All of which would have been reasonably cool: always nicer to play for a larger, more diverse, and (most importantly) intrigued and amused audience. But what was really cool was the reaction of the SOM kids--at least four of whom stopped me in the corridors to say "that was amazing!" or "that's the best ensemble on campus" (hardly true, but indicative of pretty powerful positive vibes) or "that was the best concert I've ever seen!" (same), or, most valuably "Can I sign up for the ensemble for next year?" I don't really know what the hell we did differently than we have done in past concerts, so at least part of this anomalously-effusive new reaction has got be a result of different and desirable new demographics coming into the audience mix. And, we did have a kind of "perfect storm" sufficient to impress music undergraduates: cool and unfamiliar yet accessible music, lots of instrumental firepower of the sort classical kids can grok, wide diversity of shifting roles (singers playing, players singing), lots of interaction and motion and physical fun on-stage, and, perhaps most impressive (for a classical musician) of all: everybody playing nearly everything without a music stand in sight. I'll have more to say about this in tomorrow's post--the profundity of the impact of going "off the book"--but suffice it her to say that playing by memory, and the ability to improvise and interact that can only be achieved through such playing, is certainly the most unfamiliar, and most exhilarating, musical experience that many of these classical kids have ever had or seen. To borrow economic terms: it's a "bottom-up" (from the players to the audience, in the moment) as opposed to "top-down" (from the composer--only slightly down the hierarchy from God, to the conductor, in advance, to the players, doing their jobs like good little factory cogs, to the audience, who are supposed to shut up, sit in the dark, and listen) organization. The former is the model of a jazz group or folk band; the latter is the model of a symphony. For kids who've mostly spent their musical lives as cogs in the Youth and university orchestra machines, what we do seems pretty liberating. And it is.

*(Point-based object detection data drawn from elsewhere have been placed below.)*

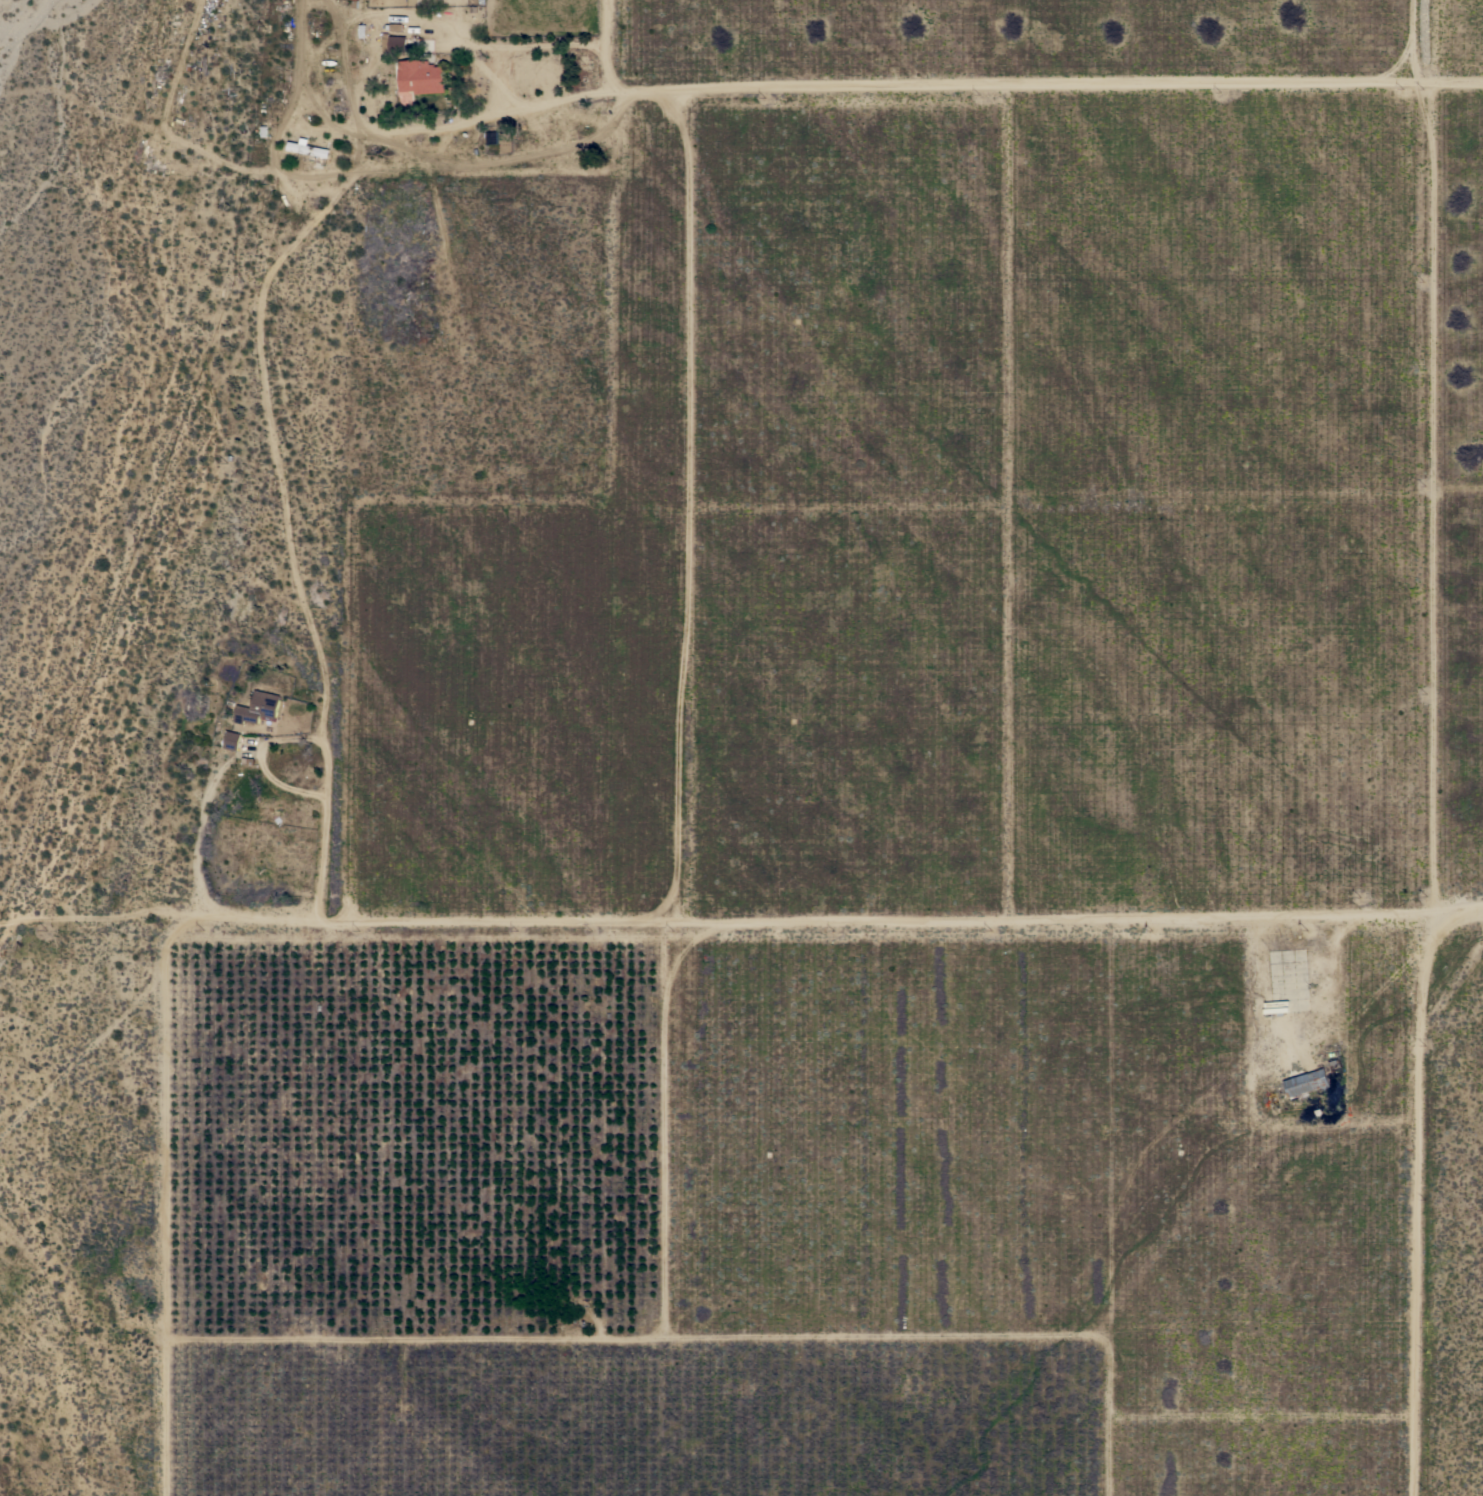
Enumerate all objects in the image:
road: (617, 41)
road: (1422, 41)
building: (394, 44)
building: (420, 77)
road: (1050, 82)
building: (309, 150)
road: (266, 391)
building: (258, 707)
building: (232, 740)
road: (210, 790)
crop: (941, 829)
road: (835, 925)
building: (1306, 1082)

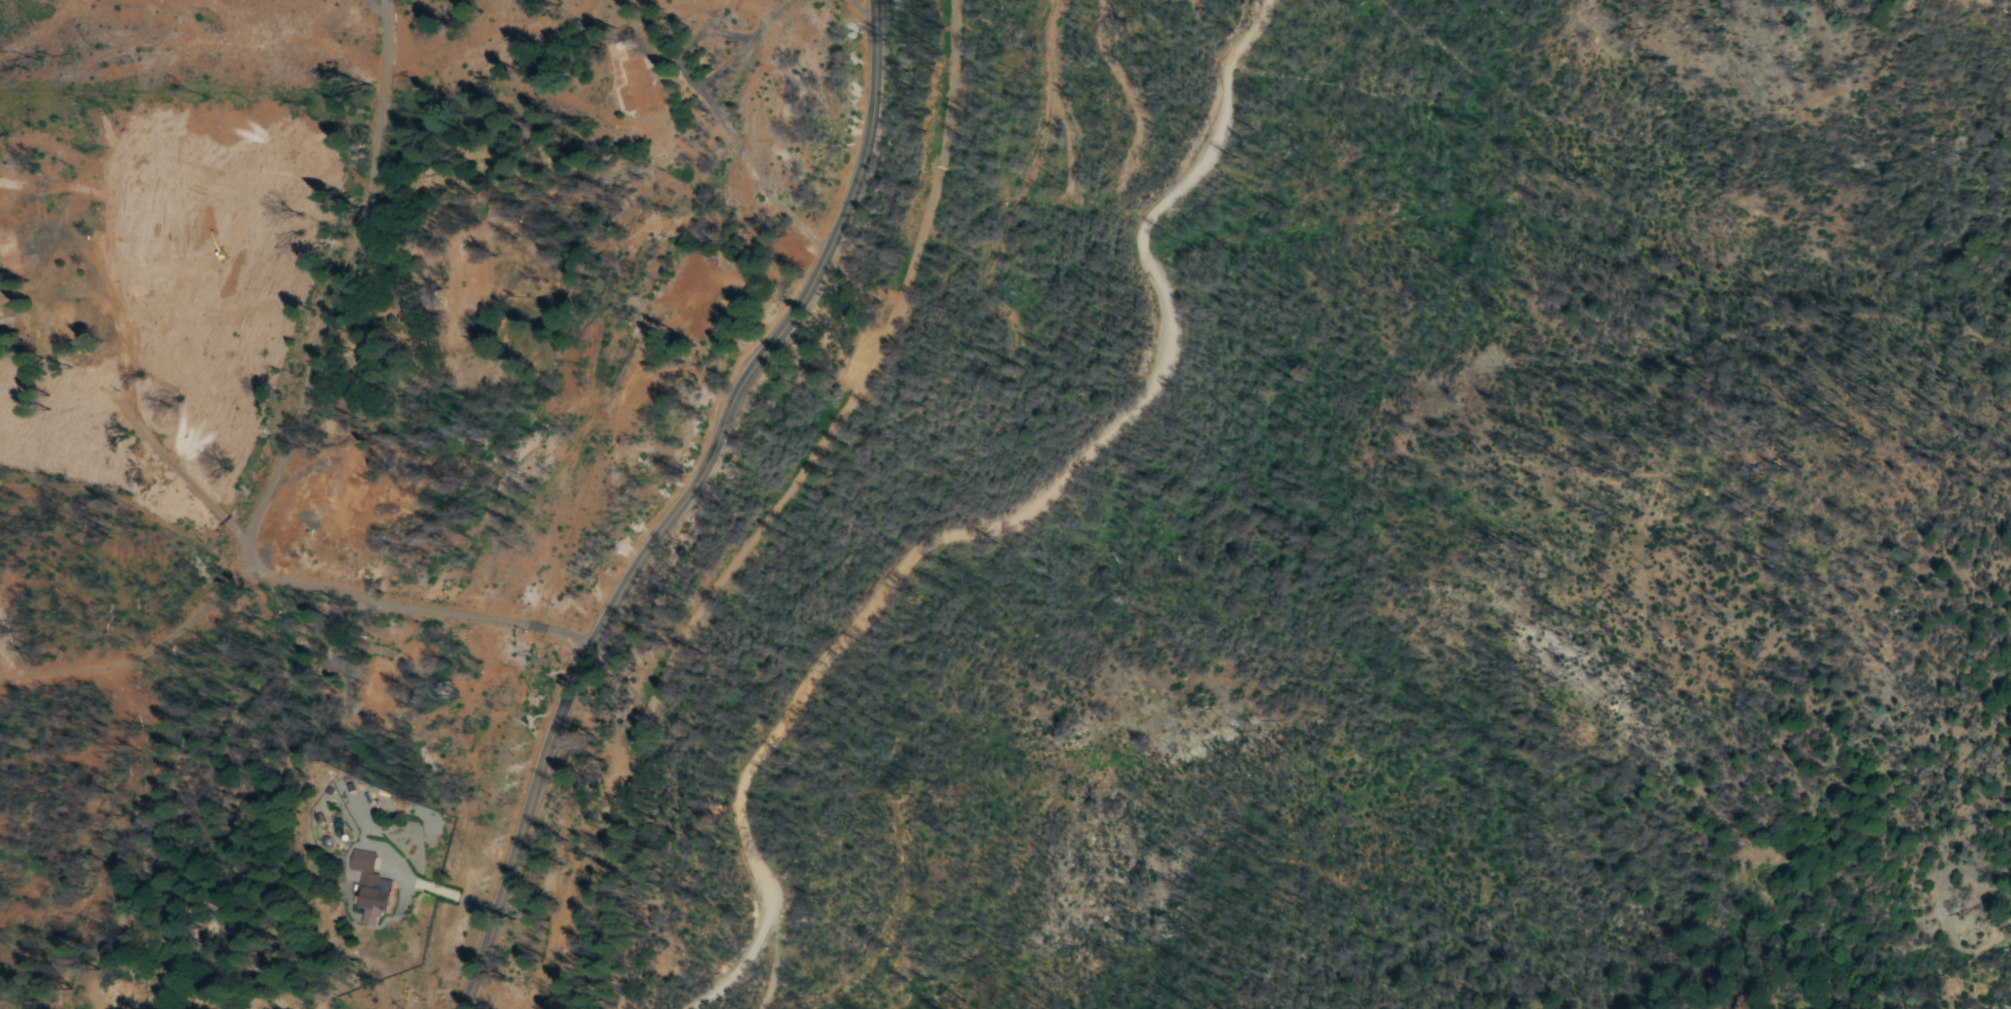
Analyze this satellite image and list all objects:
road: (272, 238)
road: (305, 477)
road: (683, 504)
road: (799, 521)
road: (998, 526)
building: (366, 863)
building: (381, 892)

And then there's the dance: it seems so elemental, so obvious, to say that if you want an audience to appreciate and grow to love a dance music they have to see it danced. It's become a thumbprint of our ensemble: the only SOM ensemble that includes a dance corps. Remarkable, to an uptight New Englander raised in the 1960s, to find a crop of young people who've been two-steppin' or dancing ballet folklorico pretty much since they could walk, and who are not only already good at dancing (I mean: quick enough to pick up three Bampton Morris dances or eight English Country Dances in a single day, two Irish ceili dances in a single session, or a Galician xota from a YouTube video), but also like it. Who will volunteer for it. When I was 20 years old I would do pretty much anything before I would dance--except if there were a female involved, in which case I'd get out there and do my best--but it's still kind of shocking, in a good way, to find kids who'll volunteer.

Result is that we've got a really solid dance corps, and that at any given concert, if I want or need it, we can whip out any one of these previously-learned dances. In turn, it conveys (for a two-steppin' or square-dancin' Texas audience), as nothing else can, what the music was originally intended to do. And when we play our cards right, we can close a concert with a Breton an-dro, and , almost without even an invitation, half the audience will run down from the nosebleed seats and dance it with us. Which breaks all kinds of frames: between audience and performers, between passive observers and active makers, between players versus singers versus dancers versus listeners...all in one glorious communal mass hammering out the rhythms. Some different from a symphony concert.

On second thought, maybe I do understand why those classical kids were so gobsmacked. It's more responsibility, more stress, more unpredictable; but damn is it more fun.